So there was intelligence everywhere, but the end had not yet come. One day, Teilhard predicted, the goal of planetary evolution would be fulfilled when all consciousness would become linked in a universal, unitive consciousness. This, and not the nightmare fantasies of the Apocalypse, would constitute the Second Coming of the Christ, the Omega Point. The earth would be filled with the knowledge of God as the waters cover the sea.

But this Mother Church, Mommie Dearest, could not abide. This new Galileo of the Spirit was sequestered and silenced, but his ideas leaked out. Was it the truth? Who knows? Is a dream the truth? Or is it perhaps better than the truth? Perhaps it will become the truth if enough of us share the dream. And that may have been just what he was getting at. I hope Teilhard is not forgotten today, when his vision would seem so ideally tailored to modern eco-theology. Is not Teilhard's Cosmic Christ the same as Matthew Fox's? Is Teilhard's interdicted gospel the same as the Gaia Hypothesis, namely that the earth is one single organism and that the human species represents the dawning of consciousness on the part of this vast creature? Full awakening of Gaia would seem to require something like Teilhard's emergent Noosphere.

I imagine that what Teilhard envisioned must be something like the nondualist vision of the blinders falling away, individual consciousnesses collapsing into the great ocean of Satchitananda: Being-Consciousness-Bliss.

If amnesia is the forgetting of the rest of your self that lies back in the past, then perhaps we might say that right now we are victims of a kind of ­lateral­ amnesia: forgetfulness of, obliviousness of the rest of our self that lies right now beyond the thin walls of this ego. And if these wall should fall away? "And God shall be all in all."

That is what the phrase "world communion" triggers in my mind. It is something like the old doctrine of the communion of the saints, something like the notion of the Mystical Body of Christ, again, like the Buddhist vision in which none is saved till all are, and all will be. "Earth shall be fair, and all her people one, nor till that hour shall God's whole will be done."

Records provided:
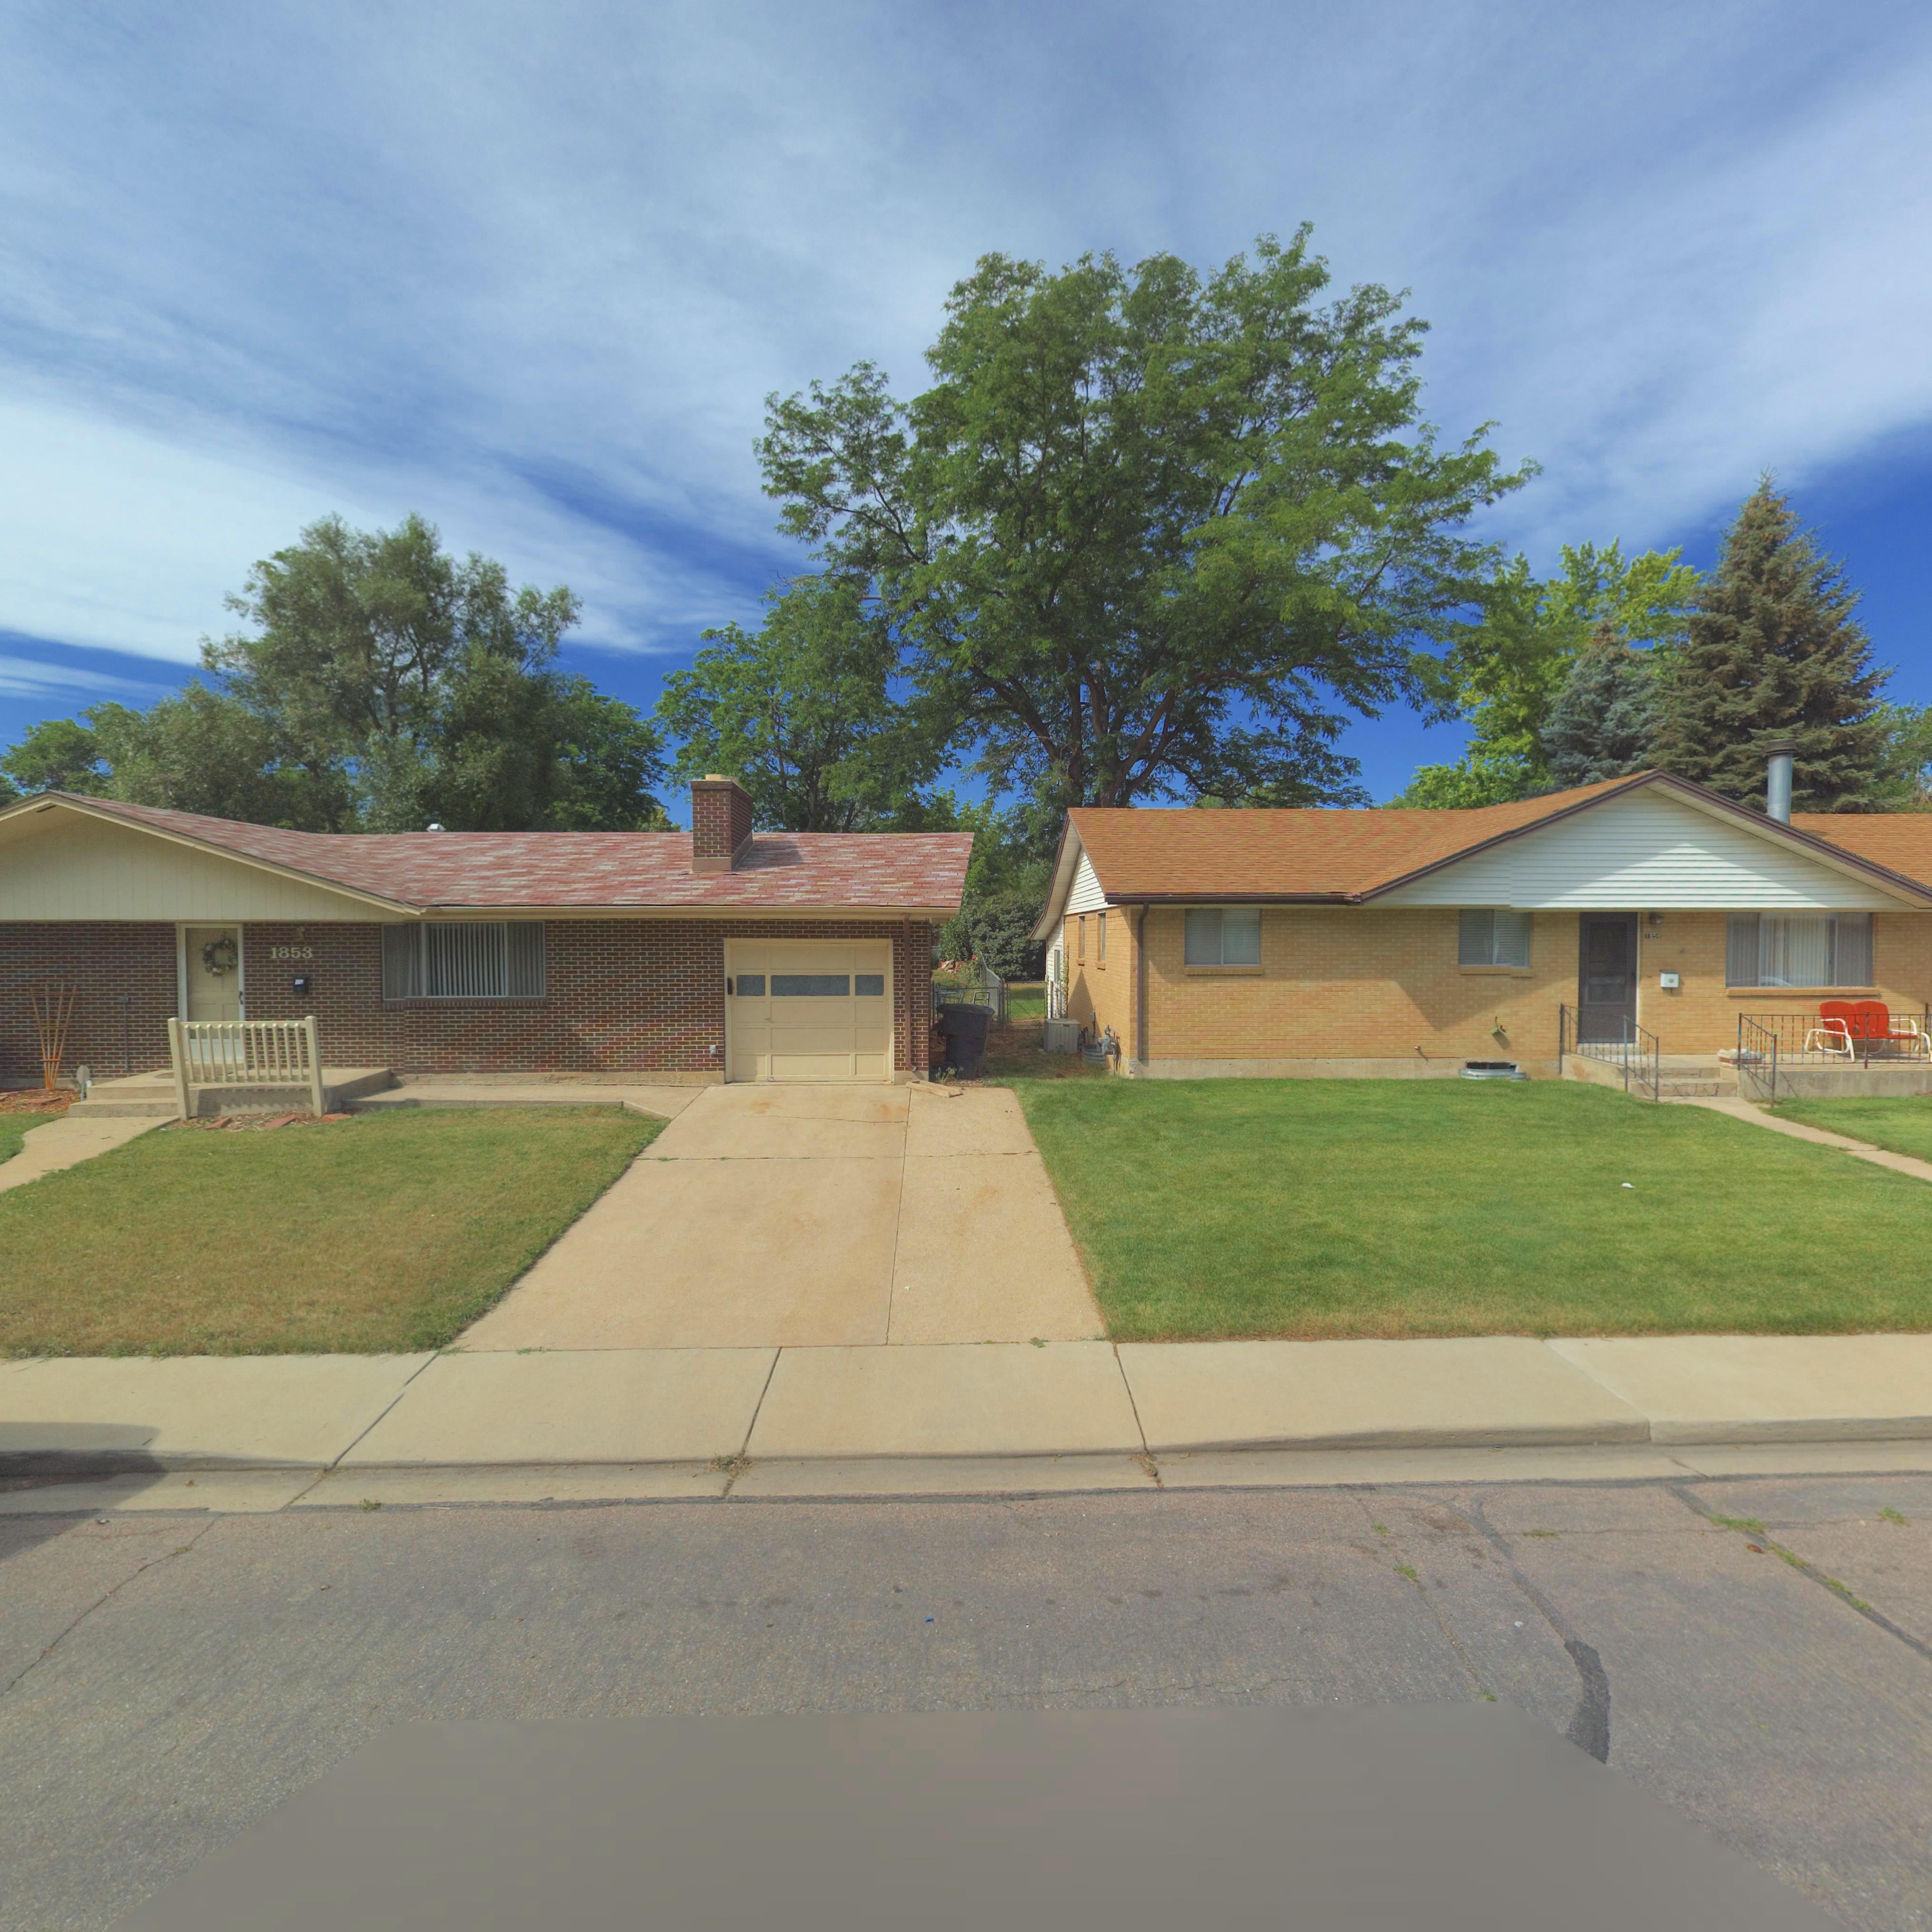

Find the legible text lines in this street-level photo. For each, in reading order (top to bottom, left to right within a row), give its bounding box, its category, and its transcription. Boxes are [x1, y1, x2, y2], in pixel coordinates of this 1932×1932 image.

[1646, 933, 1661, 939] StreetNumber: 1859
[270, 946, 313, 959] StreetNumber: 1853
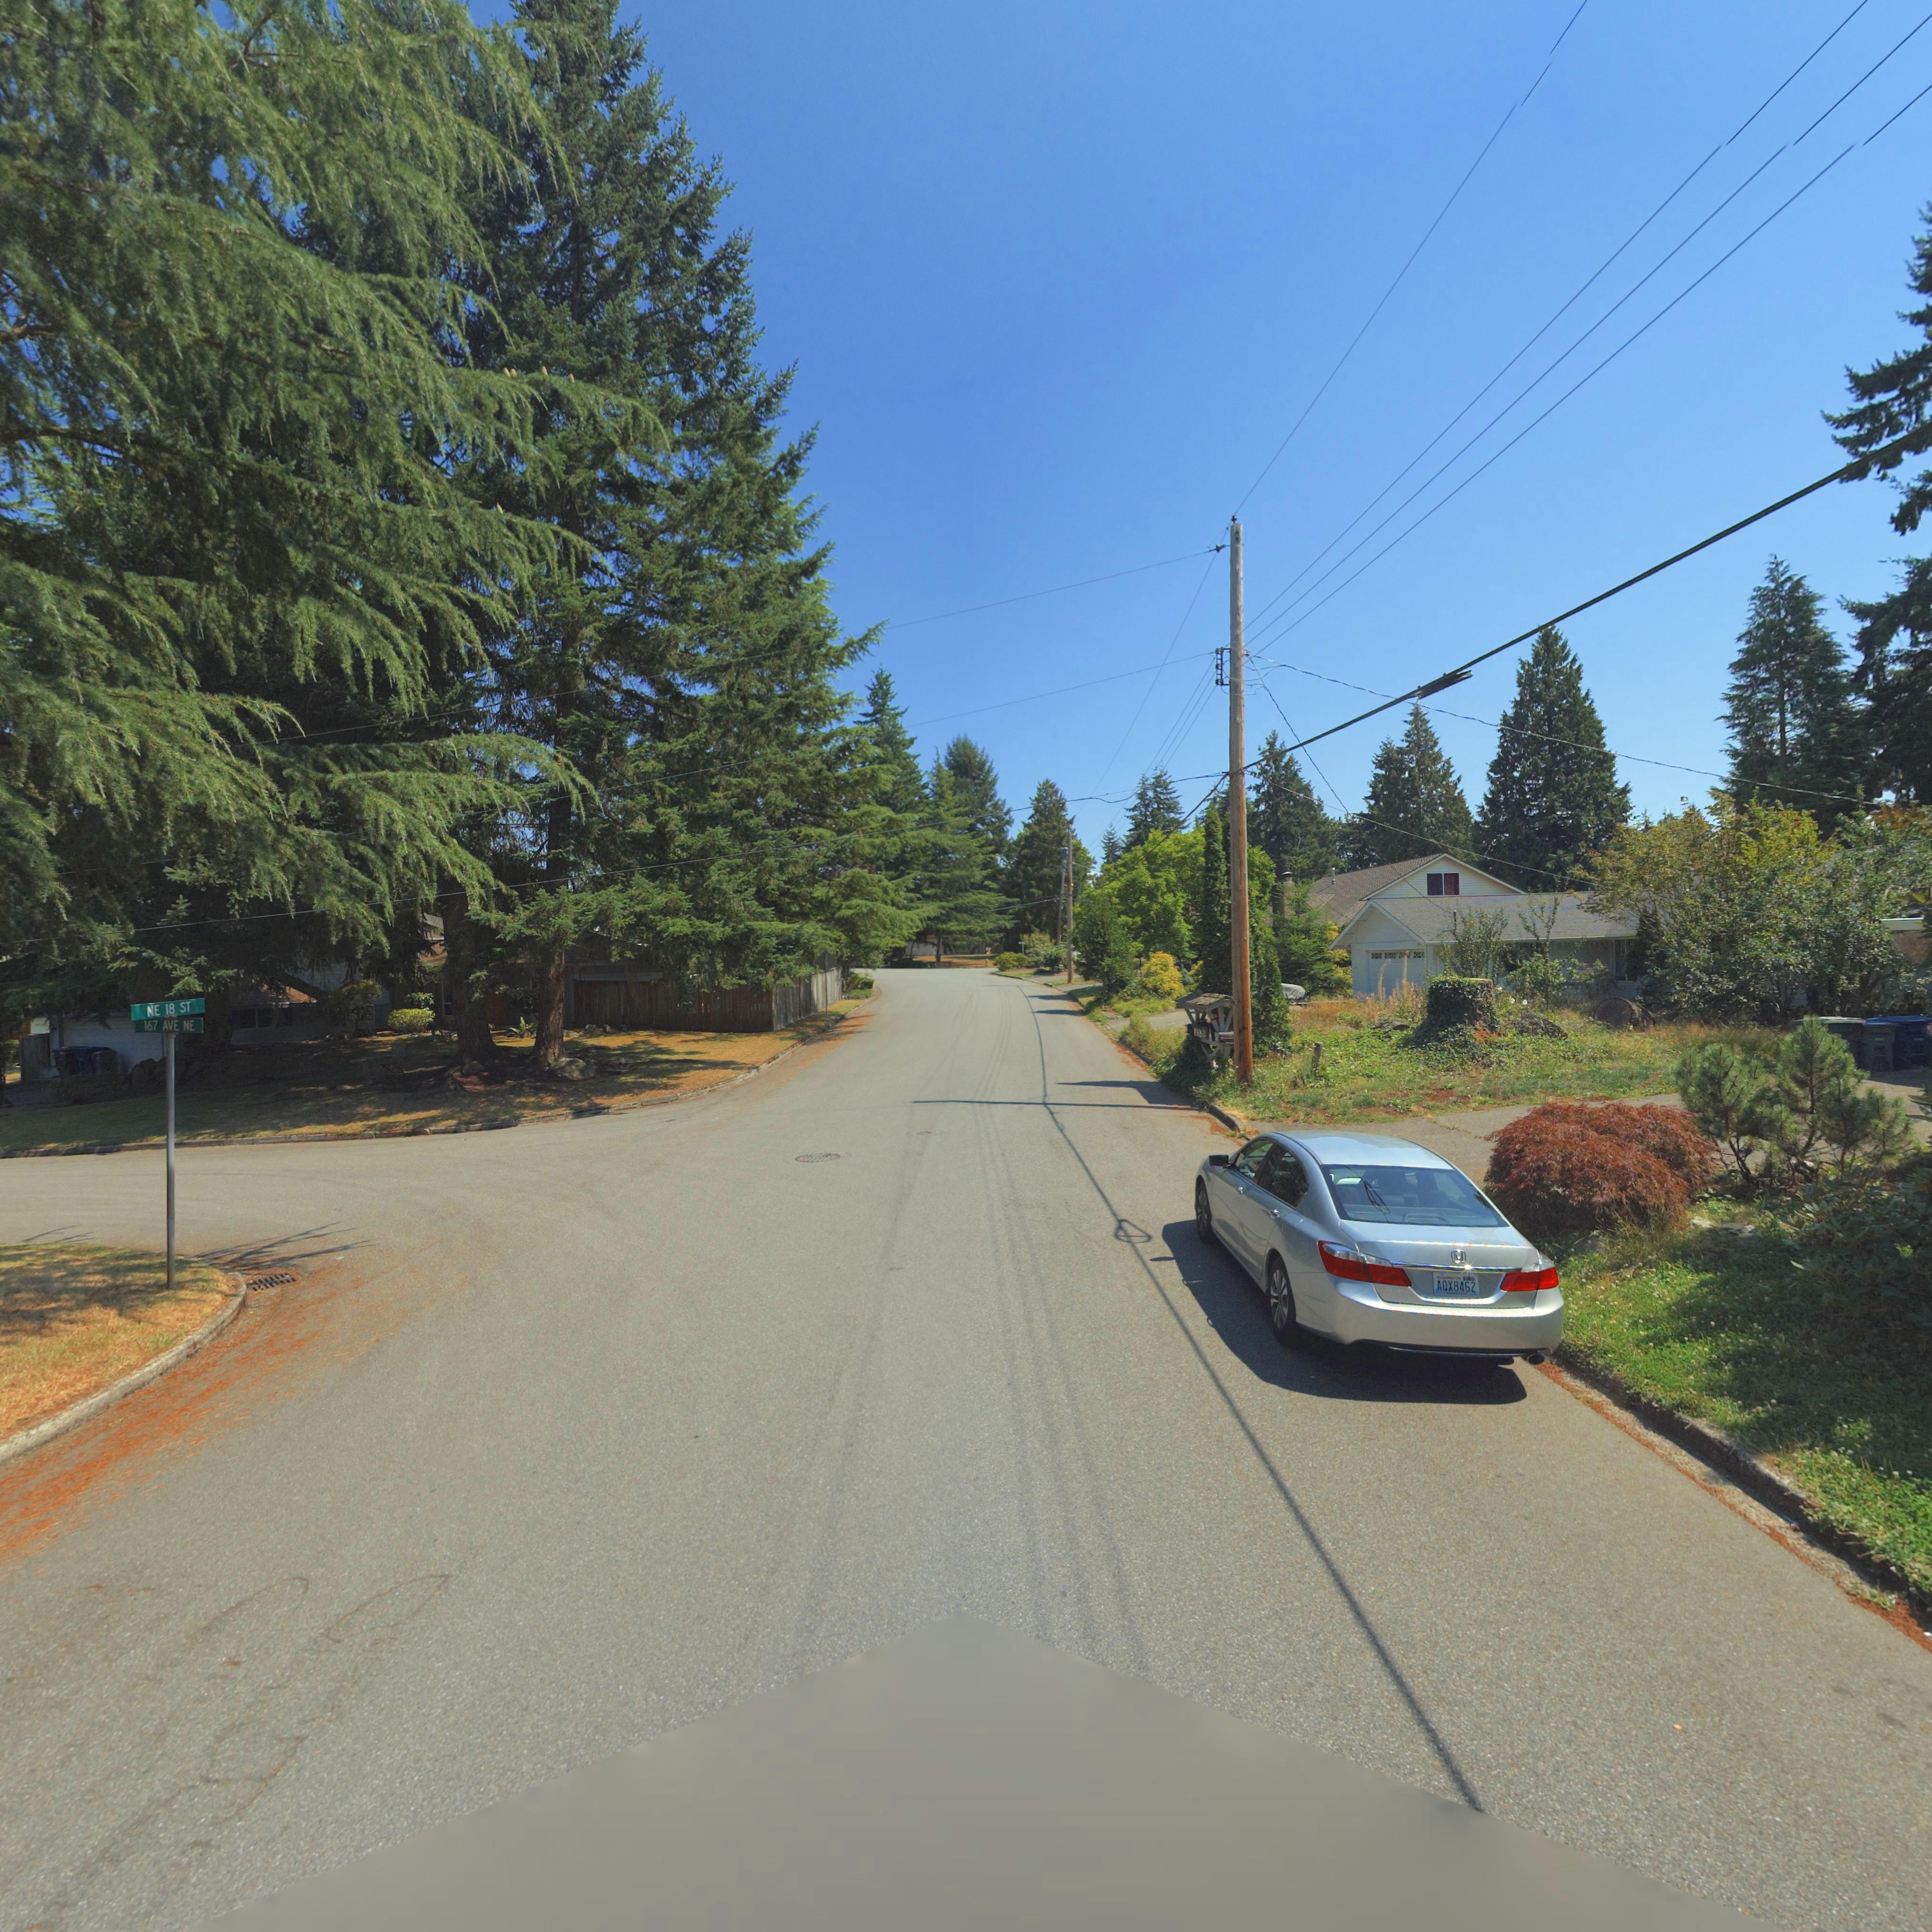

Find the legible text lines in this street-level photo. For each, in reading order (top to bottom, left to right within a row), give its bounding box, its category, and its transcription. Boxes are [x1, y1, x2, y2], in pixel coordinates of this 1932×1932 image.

[146, 1000, 191, 1017] StreetName: NE 18 ST
[143, 1020, 194, 1031] StreetName: 167 AVE NE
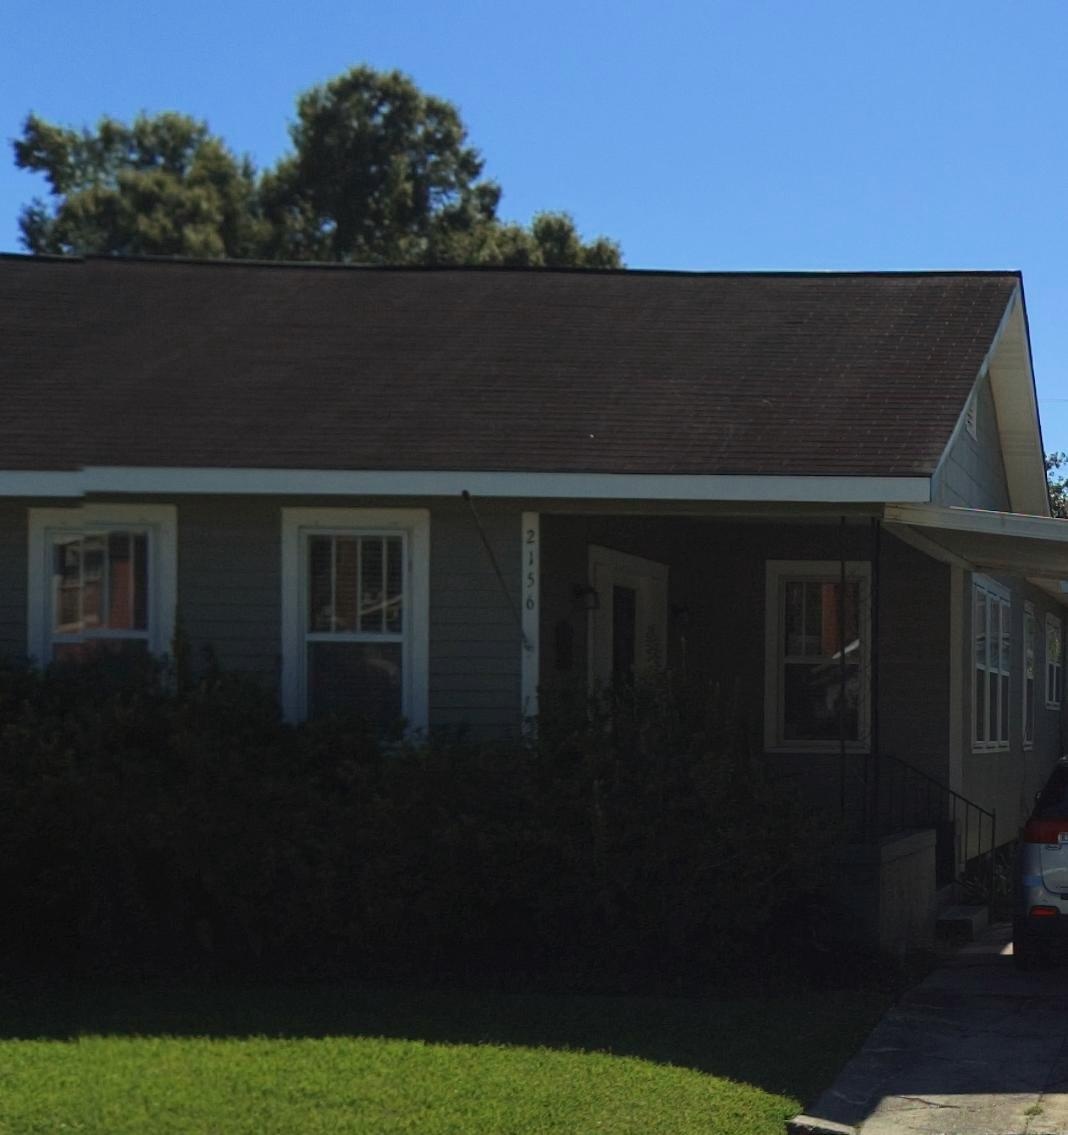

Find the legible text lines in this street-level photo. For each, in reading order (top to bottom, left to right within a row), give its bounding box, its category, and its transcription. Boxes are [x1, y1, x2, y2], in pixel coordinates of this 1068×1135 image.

What this exercise asks:
1. According to the passage on Teilhard, what would constitute the Second Coming of the Christ?
2. Write the next few sentences of the passage on Teilhard, picking up after its final sentence.
You won't need the listing for this.

Outputs by task:
1. The linking of all consciousness in a universal, unitive consciousness, the Omega Point.

2.
So World Communion Sunday makes a start toward linking all Christians together in the common bread and cup. But does it stop there? Oh no, definitely not. The unity of Christians, however complete it might one day be, would still be a fragmentary pointer to the greater unity of all peoples, of all faiths. And we dare not qualify that goal by specifying "the unity of all peoples in Christ." As I have said before, it is a false and idolatrous Christianity that is but one more competing sect. A truly universalizing gospel must somehow be more than a single brick in the wall (or in the rubble). It must be mortar that binds all bricks together in a mighty edifice.

I reject as false religion any notion of Christian missionary imperialism, a mission to ride forth upon the world like the horsemen of the apocalypse spreading a gospel that wins its way only by trampling upon the cultures and religions of whole segments of the human race.     

But how else is inter-religious unity to be achieved? How else can the Omega Point be arrived at? Surely differences among religions would form dams keeping the waters of life from mixing. How to break the dams so that all may drink?

We can dismiss the notion of any single religion conquering the others. It can never happen. It would be a bad idea for it to happen. And as Tillich recognized, it would be equally disastrous for all the religions to merge into some type of de-natured, lowest-common-denomination. A religious Esperanto. God forbid that the treasures, the wonders of the many religions should become absorbed into a religious Mulligan stew. May they live forever!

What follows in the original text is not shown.